Other languages do "templates" so they just create a new type for each possible parameter. That's horribly inefficient, as each instance also has to have all of its functions duplicated. It also doesnt map to C.

Instead i'm proposing to just attach the interiour typestate to the external typestate permanently somehow, creating a new virtual type. That's essentially just what tail already is, a permanent type state.

One possible syntax is just reusing the familiar template angled brackets. however, the tail marker has to go somewhere

struct Vec<typeid Item>
struct Vec+t<typeid Item>
struct Vec<typeid Item>+t
struct Vec<typeid Item, +t>


pub fn get (Vec<Item, +t> mut * self)  void<Item> *
{
}

pub fn main() {
    new<u8,+10>  v = vec::make();

    u8 val =12;
    v.push(&val);

    u64 * bad = v.get("hello");  // error: implicit cast of  void<u8> pointer to wrong type 
}

benefit is, it looks immediately familiar. disadvantage is that the familiarity is a trap. This is not a template, and you cannot actually use it in place of a typename.

struct VecWrapper<typeid Item> {
    Vec<Item> inner; // ok
    Item example;      // nope, Item is a typeid, not a type
}

i personally also think angled brackets are a terrible syntactical choice because they're also math operators, but that's what the world agreed on, so be it. We could of course use square brackets or whatever.

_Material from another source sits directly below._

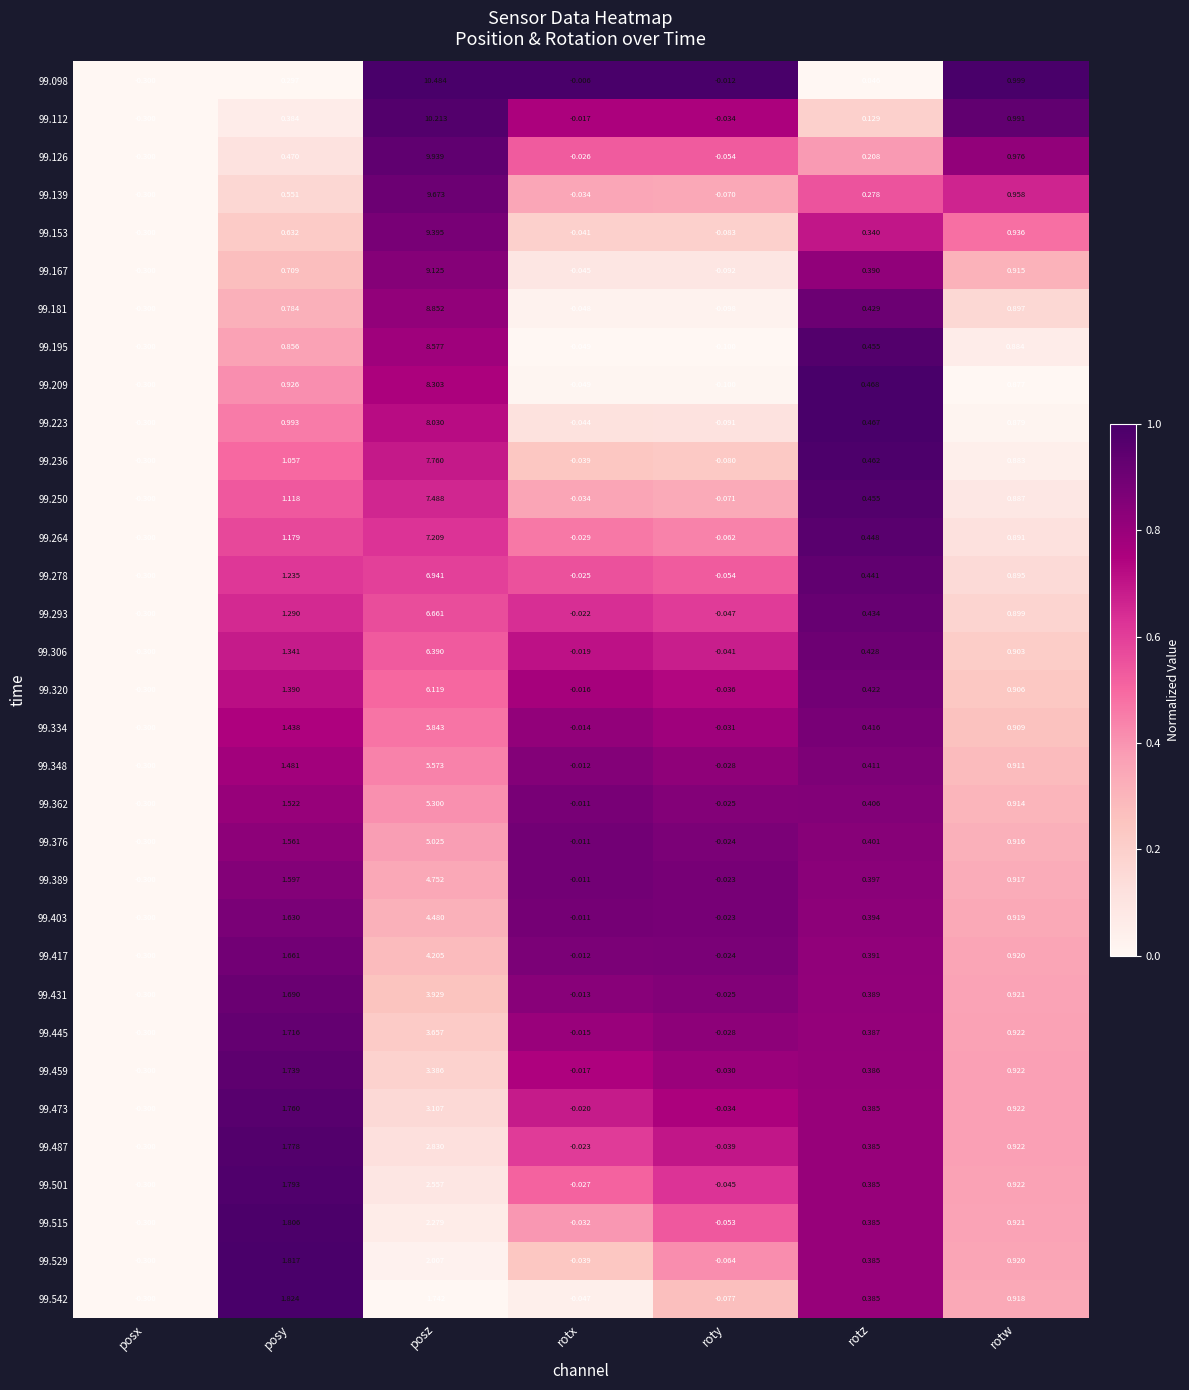

Which category has the lowest value across all series?

posx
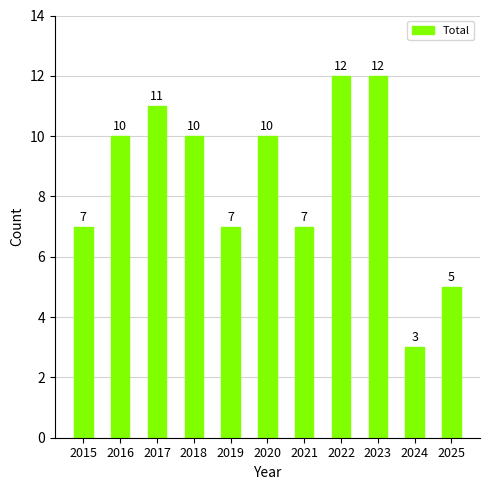

Reading left to right, what are all the values shown in this chart?

2015=7	2016=10	2017=11	2018=10	2019=7	2020=10	2021=7	2022=12	2023=12	2024=3	2025=5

struct Vec[typeid Item, +t]

another way to deal with this is creating a way to make integrity theories permanent somehow.

  struct Vec+t {}

  theory item (Vec self) typeid;

  type ByteVec = Vec+t
     where item(self) = typeid(u8)
  ;


  struct A+
  {
    ByteVec+ buffer;
  }

it's difficult to decide between these two options. Allowing a type alias that includes a permanent smt theory is very powerful, but also difficult to understand. The type "templates" are immediately obvious.